開拓するにあたり、外部から家畜を連れて来ようとしていたそうなのだが、連れて来る段階で魔物被害が多く断念したそうなのだ。
肉が食べたくなったら自分達で狩るか、ギルドに依頼して冒険者に獲って来て貰うのが基本だ。
宿場街が賑わって居るのも、冒険者ありきの話なのだ。
冒険者達を送り出し、昼に向けての仕込みや仕入れをしようと準備にとりかかる。
その時…。
━━━━━━ドォォン!!
上層の階から、爆発したような音が響いてきた。
少し遅れて、僅かな揺れを感じる。店の照明が揺れて埃がたつ。まだ、今日の掃除をしてなかったのが悔やまれる…。
「おぉ…。何だ今の音…。」
「上の階で何か暴れてるのか?前に120階層で、エリアボスの蛇尾怪鳥討伐があった時も、ここまで揺れたよな?」
「今日エリアボス狩りに行ったパーティいるのか?」
「うちの階では居ないな?ちょっと上層のギルドに聞いてみるよ。」
ざわつく店内。見かねたギルド職員が、上層のギルド支部に連絡をとってくれるようだ。
外からも、大きなざわめきが聞こえてくる。
外を歩いていた数十人の街人が、慌てた様子で店内に入ってくる。
「マ…マスター!!今響いた音ってなんだ!?室内にいた方がいいのか!?」
「まぁ、落ち着けや。今ギルド支部同士で連絡取り合ってるみたいだぜ?」
たぶん、すぐに原因がわかるだろう。
取り乱して居る客を、落ち着かせるように諭す。
何か温かいモノでも提供しとくか?昨日届いた森山羊のミルクがあったはずだ。
鍋にミルクを入れ、火にかけようとしたあたりで、再度大きな音が響く。驚いて、ミルクを少し溢してしまった。勿体無い…。
「おいおい…暴れ過ぎじゃねぇの…。」
「きょ…今日は外出歩かない方が、良いかもしれないぜ?魔物達も気たってるかもしれないしよ…。」
「おい!まだ連絡つかないのか!?暴れてるのは、どこのパーティだよ!?」
「いや…連絡ついたんですけど…。今日は誰もエリアボス討伐には出かけてないって…。」
いやー…この地響きはエリアボスのそれだろう。1年に数回は聞こえてくる音じゃないか。

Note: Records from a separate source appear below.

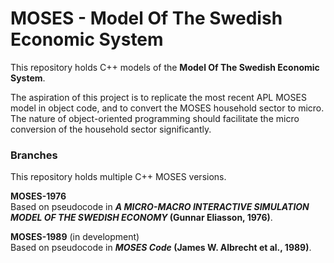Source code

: # MOSES - Model Of The Swedish Economic System

This repository holds C++ models of the **Model Of The Swedish Economic System**.

The aspiration of this project is to replicate the most recent APL MOSES model in object code, and to convert the MOSES household sector to micro. The nature of object-oriented programming should facilitate the micro conversion of the household sector significantly.

### Branches
This repository holds multiple C++ MOSES versions.

**MOSES-1976**  
Based on pseudocode in **_A MICRO-MACRO INTERACTIVE SIMULATION MODEL OF THE SWEDISH ECONOMY_ (Gunnar Eliasson, 1976)**.

**MOSES-1989** (in development)  
Based on pseudocode in **_MOSES Code_ (James W. Albrecht et al., 1989)**.
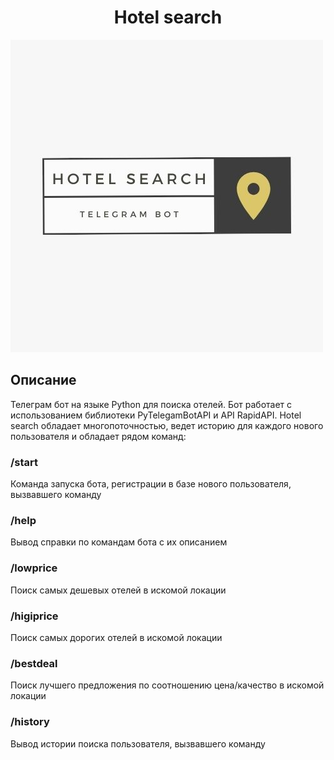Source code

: <h1 align="center">Hotel search</h1>

![](README_img/search.jpg)


## Описание
Телеграм бот на языке Python для поиска отелей. Бот работает с использованием библиотеки PyTelegamBotAPI и API RapidAPI.
Hotel search обладает многопоточностью, ведет историю для каждого нового пользователя и обладает рядом команд:


### /start
Команда запуска бота, регистрации в базе нового пользователя, вызвавшего команду
### /help
Вывод справки по командам бота с их описанием
### /lowprice
Поиск самых дешевых отелей в искомой локации
### /higiprice
Поиск самых дорогих отелей в искомой локации
### /bestdeal
Поиск лучшего предложения по соотношению цена/качество в искомой локации
### /history
Вывод истории поиска пользователя, вызвавшего команду
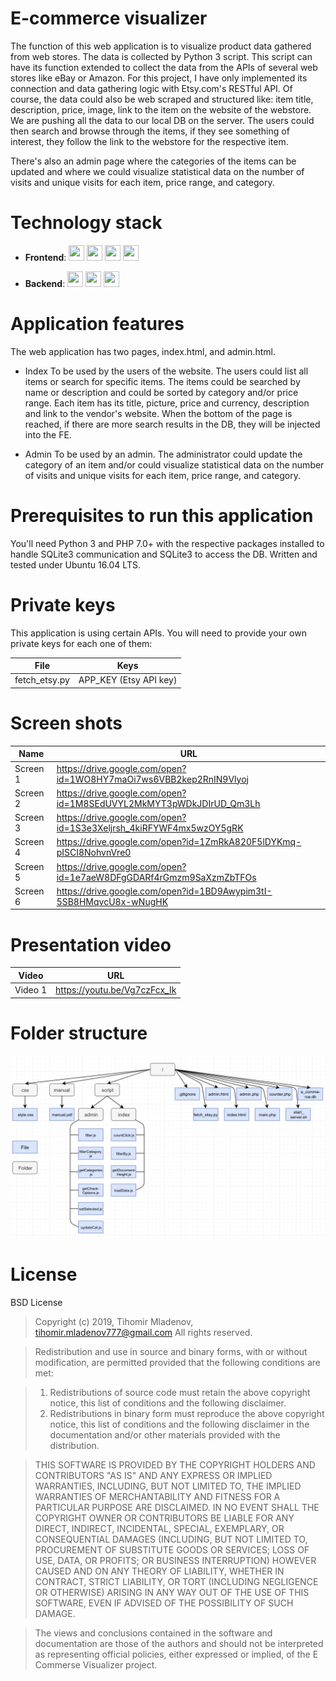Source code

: # E-commerce visualizer

The function of this web application is to visualize product data gathered from web stores. The data is collected by Python 3 script.
This script can have its function extended to collect the data from the APIs of several web stores like eBay or Amazon. For this
project, I have only implemented its connection and data gathering logic with Etsy.com's RESTful API. Of course, the
data could also be web scraped and structured like: item title, description, price, image, link to the item on the website of the webstore. 
We are pushing all the data to our local DB on the server. The users could then search and browse through the items, if they see
something of interest, they follow the link to the webstore for the respective item.

There's also an admin page where the categories of the items can be updated and where we could visualize statistical data on the
number of visits and unique visits for each item, price range, and category.

# Technology stack
- **Frontend**:
<img src="https://img.stackshare.io/service/2538/kEpgHiC9.png" width="25" height="25"> <img src="https://img.stackshare.io/service/6727/css.png" width="25" height="25"> <img src="https://img.stackshare.io/service/1101/C9QJ7V3X.png" width="25" height="25"> <img src="https://img.stackshare.io/service/1209/javascript.jpeg" width="25" height="25">

- **Backend**:
<img src="https://img.stackshare.io/service/993/pUBY5pVj.png" width="25" height="25">  <img src="https://img.stackshare.io/service/991/php.png" width="25" height="25">  <img src="https://img.stackshare.io/service/1071/sqlite.jpg" width="25" height="25">

# Application features

The web application has two pages, index.html, and admin.html.

- Index
To be used by the users of the website. The users could list all items or search for specific items. The items could be searched by
name or description and could be sorted by category and/or price range. Each item has its title, picture, price and currency, description
and link to the vendor's website. When the bottom of the page is reached, if there are more search results in the DB, they will be injected
into the FE.

- Admin
To be used by an admin. The administrator could update the category of an item and/or could visualize statistical data on the
number of visits and unique visits for each item, price range, and category.

# Prerequisites to run this application

You'll need Python 3  and PHP 7.0+ with the respective packages installed to handle SQLite3 communication and SQLite3 to access the DB.
Written and tested under Ubuntu 16.04 LTS.

# Private keys

This application is using certain APIs. You will need to provide your own private keys for each one of them:

| File | Keys |
|------|------|
|fetch_etsy.py|APP_KEY (Etsy API key)|

# Screen shots
|Name|URL|
|----|---|
|Screen 1|https://drive.google.com/open?id=1WO8HY7maOi7ws6VBB2kep2RnIN9Vlyoj|
|Screen 2|https://drive.google.com/open?id=1M8SEdUVYL2MkMYT3pWDkJDIrUD_Qm3Lh|
|Screen 3|https://drive.google.com/open?id=1S3e3Xeljrsh_4kiRFYWF4mx5wzOY5gRK|
|Screen 4|https://drive.google.com/open?id=1ZmRkA820F5lDYKmq-pISCI8NohvnVre0|
|Screen 5|https://drive.google.com/open?id=1e7aeW8DFgGDARf4rGmzm9SaXzmZbTFOs|
|Screen 6|https://drive.google.com/open?id=1BD9Awypim3tI-5SB8HMqvcU8x-wNugHK|

# Presentation video
|Video|URL|
|----|----|
|Video 1|https://youtu.be/Vg7czFcx_Ik|

# Folder structure
![Structure](structure_folder.png)

# License
BSD License
>Copyright (c) 2019, Tihomir Mladenov, tihomir.mladenov777@gmail.com
All rights reserved.

>Redistribution and use in source and binary forms, with or without
modification, are permitted provided that the following conditions are met:

>1. Redistributions of source code must retain the above copyright notice, this
   list of conditions and the following disclaimer.
>2. Redistributions in binary form must reproduce the above copyright notice,
   this list of conditions and the following disclaimer in the documentation
   and/or other materials provided with the distribution.

>THIS SOFTWARE IS PROVIDED BY THE COPYRIGHT HOLDERS AND CONTRIBUTORS "AS IS" AND
ANY EXPRESS OR IMPLIED WARRANTIES, INCLUDING, BUT NOT LIMITED TO, THE IMPLIED
WARRANTIES OF MERCHANTABILITY AND FITNESS FOR A PARTICULAR PURPOSE ARE
DISCLAIMED. IN NO EVENT SHALL THE COPYRIGHT OWNER OR CONTRIBUTORS BE LIABLE FOR
ANY DIRECT, INDIRECT, INCIDENTAL, SPECIAL, EXEMPLARY, OR CONSEQUENTIAL DAMAGES
(INCLUDING, BUT NOT LIMITED TO, PROCUREMENT OF SUBSTITUTE GOODS OR SERVICES;
LOSS OF USE, DATA, OR PROFITS; OR BUSINESS INTERRUPTION) HOWEVER CAUSED AND
ON ANY THEORY OF LIABILITY, WHETHER IN CONTRACT, STRICT LIABILITY, OR TORT
(INCLUDING NEGLIGENCE OR OTHERWISE) ARISING IN ANY WAY OUT OF THE USE OF THIS
SOFTWARE, EVEN IF ADVISED OF THE POSSIBILITY OF SUCH DAMAGE.

>The views and conclusions contained in the software and documentation are those
of the authors and should not be interpreted as representing official policies,
either expressed or implied, of the E Commerse Visualizer project.
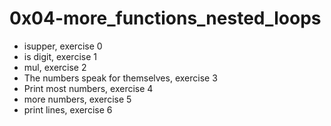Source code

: # 0x04-more_functions_nested_loops
* isupper, exercise 0
* is digit, exercise 1
* mul, exercise 2
* The numbers speak for themselves, exercise 3
* Print most numbers, exercise 4
* more numbers, exercise 5
* print lines, exercise 6
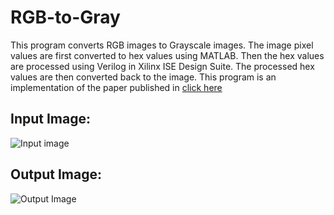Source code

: # RGB-to-Gray
This program converts RGB images to Grayscale images. The image pixel values are first converted to hex values using MATLAB. Then the hex values are processed using Verilog in Xilinx ISE Design Suite. The processed hex values are then converted back to the image.
This program is an implementation of the paper published in [click here](https://pdf.sciencedirectassets.com/280203/1-s2.0-S1877050920X00093/1-s2.0-S187705092031200X/main.pdf?X-Amz-Security-Token=IQoJb3JpZ2luX2VjEOb%2F%2F%2F%2F%2F%2F%2F%2F%2F%2FwEaCXVzLWVhc3QtMSJHMEUCIQD%2FPhy5tSxTYDlMlT7%2F1gSfG00gsmdGjRiPvIR8ISFeXgIgBDr3IJYYRFLQHLA222Wdet9MeMiMfpwFGAmSJbBUJ%2F0quwUIv%2F%2F%2F%2F%2F%2F%2F%2F%2F%2F%2FARAFGgwwNTkwMDM1NDY4NjUiDDoAoW1OG6SSuZsSFiqPBRKZZlVRFNLq0RUxllSoGqnnUA3mEyEw6V0%2BefSMS7u2rLV086btHQMXVO4lZ3XJdmueBm4%2FbnNqE9xMd0N2JchdJAaVl38Fl2fj6jCF5b3bHJPqif3lJLDR65zOnCqa9UQ%2FUMl6JZ6Y8GK5wByh5o15GiF6ZFcN4LOMJEthutmaWf8EZtFLiXqJyJbHSdhiRDpZ%2FlITygZFjV0OibIzoFFZSph7tYvMGRu%2FEeXZzQy9OAjlvRXyDFD8XxsDJ1SosfBLYKUdHGeUt7%2BvngrYjRBc%2FEwL%2FDYNUl6ukW9xjCZ7Kjw998uqKWd9frYaxK0wqqyXRUdhZ%2FG32rZZuXBQGdHxq6nerefN2HX2EKgblQQsh1upf5nIuTLp5ux6LB7twTPLFddKme1Jnq93mV3tMgq1RJdVaD1AQADGGwyK%2BBpRtbDmaRhvf%2F6Uu8nGmFPENOrcEmCLLTd68Dhjz6VFaeQ330iRkZqjAMtSD4bQwrDNUoyjS82FDijKNgO50QaQvJj9kXBb%2BRh5BxSHAi1Oy7YM7FgO9urwYnOphocV%2B3YozzhvGRN3etnzj%2FU4rr580R9BIJcQqmi9zkKaijVt6LwnhbFRYMoc7eTs1Q%2Bfi2bNyqEITxCWTHctoIEwYngbUb19m9RtKTLv61Hw1M7E1Irjl7af%2FmLeQY2ib0pG2IoBrQ8cDgkO3%2FqfbEnzkk%2F3pkXKR%2FMZc%2FgNmRxLFl3CpqVsHOAwd5CeR0q2euzMl23wm7pWhs%2BXGYkZU102nNc0GRred3EVynfnmiwLP5686ddLvUMXUgJlifSuivM2fp5pXuep86CW12t4M%2BWRc810bFMLGZZ6LlM1UX39SForgXJYaWhSD93BLY2u28SfFpYwj8W9rgY6sQGt59unc7RM05%2BQiQXVY2OstJdWR0CF0Sk%2Fjrj2yLnetQiVpeYvknrq0x4UBSOYNkMa6lFZFByFXgC9nUAeQ0vAR%2B%2FIw4R4cCaxZNBIfcXIuWeruXBEkqp6jwjKlfzJoncGWMZDhGFACCLKJFbIG6G0HS%2BUvhkOnIGlAFN5vMV5%2BM1LPrxRWuhumiMnhWHs%2FYzh%2F5xvUJTYc2o6nABT0KzFo5RLd0sv3bKhkinzXdOySso%3D&X-Amz-Algorithm=AWS4-HMAC-SHA256&X-Amz-Date=20240216T133513Z&X-Amz-SignedHeaders=host&X-Amz-Expires=300&X-Amz-Credential=ASIAQ3PHCVTYRKYDVKL7%2F20240216%2Fus-east-1%2Fs3%2Faws4_request&X-Amz-Signature=14081c4578ca1ca7bd0206a3a48f62112498d3ddd1601e5d7c08b8edcee8d6f4&hash=f2d33efd7df0d194bac85562501c58bb9e99754d7cb1e06a0295b2eb4530662b&host=68042c943591013ac2b2430a89b270f6af2c76d8dfd086a07176afe7c76c2c61&pii=S187705092031200X&tid=spdf-ca4925ac-65bc-473f-b505-d179386e4a73&sid=ff0539db5bb18443719889f-19aeacae84f5gxrqb&type=client&tsoh=d3d3LnNjaWVuY2VkaXJlY3QuY29t&ua=130c5b51565457035305&rr=85662c2adafc7e67&cc=in)

## Input Image:


![Input image](https://github.com/SANGESH007/RGB-to-Gray/assets/77070030/99e043c0-5bd0-486a-a842-e45fd9c42288)


## Output Image:
![Output Image](https://github.com/SANGESH007/RGB-to-Gray/assets/77070030/80fa878d-5bc6-4c73-8930-52b4c1cd9928)


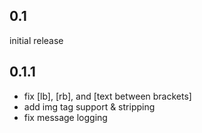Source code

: 0.1
----
initial release

0.1.1
----
- fix \[lb], \[rb], and \[text between brackets]
- add img tag support & stripping
- fix message logging
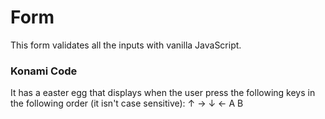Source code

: # Form

This form validates all the inputs with vanilla JavaScript.

### Konami Code

It has a easter egg that displays when the user press the following keys in the following order (it isn't case sensitive): ↑ → ↓ ← A B
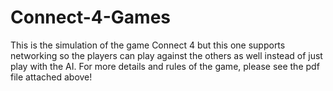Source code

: # Connect-4-Games
This is the simulation of the game Connect 4 but this one supports
networking so the players can play against the others as well
instead of just play with the AI.
For more details and rules of the game, please see the pdf file
attached above!
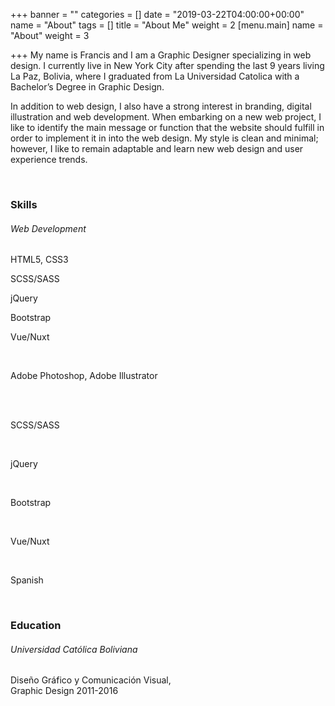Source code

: +++
banner = ""
categories = []
date = "2019-03-22T04:00:00+00:00"
name = "About"
tags = []
title = "About Me"
weight = 2
[menu.main]
name = "About"
weight = 3

+++
My name is Francis and I am a Graphic Designer specializing in web design. I currently live in New York City after spending the last 9 years living La Paz, Bolivia, where I graduated from La Universidad Catolica with a Bachelor’s Degree in Graphic Design.

In addition to web design, I also have a strong interest in branding, digital illustration and web development. When embarking on a new web project, I like to identify the main message or function that the website should fulfill in order to implement it in into the web design. My style is clean and minimal; however, I like to remain adaptable and learn new web design and user experience trends.

<br>

<div class="row">
	<div class="col">
      <h3 class="mb-3">Skills</h3>
      <div class="row">
		<div class="col">
			<h6 class="font-weight-bold">Web Development</h6>
          <p>HTML5, CSS3</p>
          <p>SCSS/SASS</p>
          <p>jQuery</p>
          <p>Bootstrap</p>
          <p>Vue/Nuxt</p>

<br>

Adobe Photoshop, Adobe Illustrator

<br>



<br>

SCSS/SASS

<br>

jQuery

<br>

Bootstrap

<br>

Vue/Nuxt

<br>

Spanish
        </div>
      </div>
	</div>
</div>

<br>

<div class="row">
  <div class="col">
    <h3 class="mb-3">Education</h3>
    <h6 class="font-weight-bold">Universidad Católica Boliviana</h6>
    <p>Diseño Gráfico y Comunicación Visual,<br>Graphic Design 2011-2016</p>
  </div>
</div>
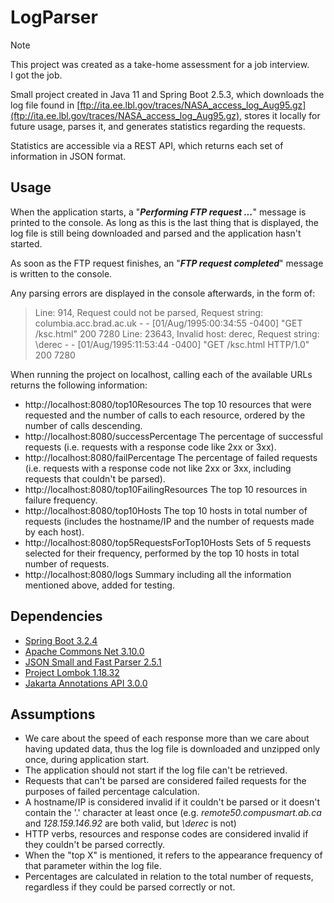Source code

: # LogParser

> [!NOTE]
> This project was created as a take-home assessment for a job interview.  
> I got the job.

Small project created in Java 11 and Spring Boot 2.5.3, which downloads the log file found in [ftp://ita.ee.lbl.gov/traces/NASA_access_log_Aug95.gz](ftp://ita.ee.lbl.gov/traces/NASA_access_log_Aug95.gz),
stores it locally for future usage, parses it, and generates statistics regarding the requests.

Statistics are accessible via a REST API, which returns each set of information in JSON format.

## Usage
When the application starts, a "***Performing FTP request ...***" message is printed to the console.
As long as this is the last thing that is displayed, the log file is still being downloaded and parsed and the application hasn't started.

As soon as the FTP request finishes, an "***FTP request completed***" message is written to the console.

Any parsing errors are displayed in the console afterwards, in the form of:
> Line: 914, Request could not be parsed, Request string: columbia.acc.brad.ac.uk - - [01/Aug/1995:00:34:55 -0400] "GET /ksc.html" 200 7280
> Line: 23643, Invalid host: derec, Request string: \derec - - [01/Aug/1995:11:53:44 -0400] "GET /ksc.html HTTP/1.0" 200 7280

When running the project on localhost, calling each of the available URLs returns the following information:
- http://localhost:8080/top10Resources
The top 10 resources that were requested and the number of calls to each resource, ordered by the number of calls descending.
- http://localhost:8080/successPercentage
The percentage of successful requests (i.e. requests with a response code like 2xx or 3xx).
- http://localhost:8080/failPercentage
The percentage of failed requests (i.e. requests with a response code not like 2xx or 3xx, including requests that couldn't be parsed).
- http://localhost:8080/top10FailingResources
The top 10 resources in failure frequency.
- http://localhost:8080/top10Hosts
The top 10 hosts in total number of requests (includes the hostname/IP and the number of requests made by each host).
- http://localhost:8080/top5RequestsForTop10Hosts
Sets of 5 requests selected for their frequency, performed by the top 10 hosts in total number of requests.
- http://localhost:8080/logs
Summary including all the information mentioned above, added for testing.

## Dependencies
- [Spring Boot 3.2.4](https://mvnrepository.com/artifact/org.springframework.boot/spring-boot-starter/3.2.4)
- [Apache Commons Net 3.10.0](https://mvnrepository.com/artifact/commons-net/commons-net/3.10.0)
- [JSON Small and Fast Parser 2.5.1](https://mvnrepository.com/artifact/net.minidev/json-smart/2.5.1)
- [Project Lombok 1.18.32](https://mvnrepository.com/artifact/org.projectlombok/lombok/1.18.32)
- [Jakarta Annotations API 3.0.0](https://mvnrepository.com/artifact/jakarta.annotation/jakarta.annotation-api/3.0.0)

## Assumptions
- We care about the speed of each response more than we care about having updated data, thus the log file is downloaded and unzipped only once, during application start.
- The application should not start if the log file can't be retrieved.
- Requests that can't be parsed are considered failed requests for the purposes of failed percentage calculation.
- A hostname/IP is considered invalid if it couldn't be parsed or it doesn't contain the '.' character at least once (e.g. *remote50.compusmart.ab.ca* and *128.159.146.92* are both valid, but *\derec* is not)
- HTTP verbs, resources and response codes are considered invalid if they couldn't be parsed correctly.
- When the "top X" is mentioned, it refers to the appearance frequency of that parameter within the log file.
- Percentages are calculated in relation to the total number of requests, regardless if they could be parsed correctly or not.
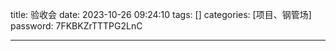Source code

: title: 验收会 
date: 2023-10-26 09:24:10 
tags: []
categories: [项目、钢管场]
password: 7FKBKZrTTTPG2LnC

---

 <!--more-->
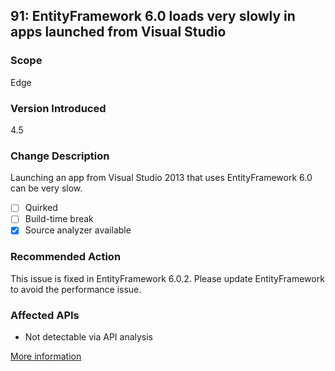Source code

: ## 91: EntityFramework 6.0 loads very slowly in apps launched from Visual Studio

### Scope
Edge

### Version Introduced
4.5

### Change Description
Launching an app from Visual Studio 2013 that uses EntityFramework 6.0 can be very slow.

- [ ] Quirked
- [ ] Build-time break
- [x] Source analyzer available

### Recommended Action
This issue is fixed in EntityFramework 6.0.2. Please update EntityFramework to avoid the performance issue.

### Affected APIs
* Not detectable via API analysis

[More information](https://entityframework.codeplex.com/workitem/1749)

冒険者が相手をしてないって事は…エリアボスが狩り中なのかもしれない。
「とりあえず、上層階の冒険者達が調査してくるみたいなので!今日はできるだけ、外出は控えるように魔法拡声しますので!」
外出は控えるようにか…。これは、日中の売上は諦めておいたほうが良さそうだ。
しかし…朝出ていったあいつらは大丈夫だろうか…?巻き込まれたりしていない事を祈ろう。
再び揺れる店内照明を見ながら、ため息をつく。
今日は、夜もこの話題でもちきりになるだろう。
騒がしい店内を夢想しつつ、コップにミルクを注いでいく。今日も忙しくなりそうだな…。